Kurasa hampir semua orang pasti pernah merasakan dipijat,
apa lagi para laki-laki hidung belang seperti sebagian besar pembaca
surgadunia.com. Kurasa sebagian besar dari mereka pasti punya langganan pemijat
di panti-panti pijat yang menjamur di mana-mana.
Itulah enaknya jadi kaum laki-laki, ibaratnya seperti iklan
minuman ringan, bisa di mana saja, kapan saja dan dengan siapa saja. Ini
berbeda sekali dengan kaumku, kalau badan pegal harus susah payah cari mbok
pemijat yang belum tentu ada di setiap tempat, apa lagi di kota besar seperti Surabaya ini.
Biasanya kalau badanku terasa pegal-pegal, kuminta bantuan
adikku untuk memijatnya. Kadang kami bergantian saling pijat. Tetapi hari ini
rumahku sedang kosong. Adikku masih kuliah sedangkan orang tuaku belum pulang
dari tugas rutinnya mencari nafkah.
Hari ini aku agak sedikit kurang enak badan. Terasa sekali
badanku pegal-pegal, namun di rumah sedang tidak ada siapa-siapa. Kucoba
bertanya kepada tetangga kanan kiri barangkali ada yang tahu kalau-kalau ada
tetangga sekitar yang bisa memijat. Sebenarnya aku tahu bahwa di ujung gang sana ada seorang tukang
pijat yang terkenal di sekitar rumahku, tapi laki-laki, namanya Pak Mat. Tidak
bisa kubayangkan bahwa tubuh molekku ini bakal dipijat oleh seorang tukang
pijat laki-laki, bisa-bisa yang dipijat nanti hanya di daerah-daerah tertentu
saja.
Akhirnya aku dapatkan juga seorang tukang pijat wanita.

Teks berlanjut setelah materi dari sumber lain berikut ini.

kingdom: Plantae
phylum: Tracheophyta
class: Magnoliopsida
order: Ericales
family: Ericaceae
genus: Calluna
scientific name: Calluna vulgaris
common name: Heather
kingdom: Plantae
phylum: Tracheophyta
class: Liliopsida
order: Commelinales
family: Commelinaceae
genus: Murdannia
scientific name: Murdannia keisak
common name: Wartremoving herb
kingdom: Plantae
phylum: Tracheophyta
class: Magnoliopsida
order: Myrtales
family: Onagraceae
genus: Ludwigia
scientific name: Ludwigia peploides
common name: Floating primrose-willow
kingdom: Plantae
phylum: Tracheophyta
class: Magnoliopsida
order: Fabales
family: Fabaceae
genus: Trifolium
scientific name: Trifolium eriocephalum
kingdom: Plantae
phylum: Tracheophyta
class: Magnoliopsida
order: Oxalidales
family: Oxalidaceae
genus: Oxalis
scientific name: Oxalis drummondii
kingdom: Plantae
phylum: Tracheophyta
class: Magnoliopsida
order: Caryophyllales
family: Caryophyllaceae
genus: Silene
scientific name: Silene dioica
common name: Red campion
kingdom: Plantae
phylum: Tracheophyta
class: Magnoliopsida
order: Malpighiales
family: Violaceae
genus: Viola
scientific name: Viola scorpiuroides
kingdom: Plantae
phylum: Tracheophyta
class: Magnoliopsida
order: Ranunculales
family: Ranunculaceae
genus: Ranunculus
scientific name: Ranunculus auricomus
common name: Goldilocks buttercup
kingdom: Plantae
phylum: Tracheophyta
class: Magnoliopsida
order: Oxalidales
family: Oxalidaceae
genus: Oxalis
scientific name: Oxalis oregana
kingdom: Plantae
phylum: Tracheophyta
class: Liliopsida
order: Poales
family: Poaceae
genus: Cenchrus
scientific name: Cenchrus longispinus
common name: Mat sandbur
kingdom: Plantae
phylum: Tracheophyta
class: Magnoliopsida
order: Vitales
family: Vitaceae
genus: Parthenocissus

Namanya Mbak Tun yang rumahnya juga tidak begitu jauh dari rumahku. Kucoba
untuk mendatangi rumah Mbak Tun yang jaraknya hanya sekitar dua ratus meter
dari rumahku. Kebetulan Mbak Tun ada di rumah dan bersedia datang ke rumah
untuk memijatku. setelah berganti pakaian dan membawa sedikit perlengkapannya,
Mbak Tun mengikutiku pulang.
Mbak Tun usianya masih relatif muda, hanya sedikit lebih tua
dariku. Perkiraanku Mbak Tun saat ini berusia sekitar 35 tahun. Namun di
usianya yang relatif masih muda itu Mbak Tun sudah menjanda. Ia hidup bersama
ibunya, satu-satunya orang tuanya yang masih tersisa.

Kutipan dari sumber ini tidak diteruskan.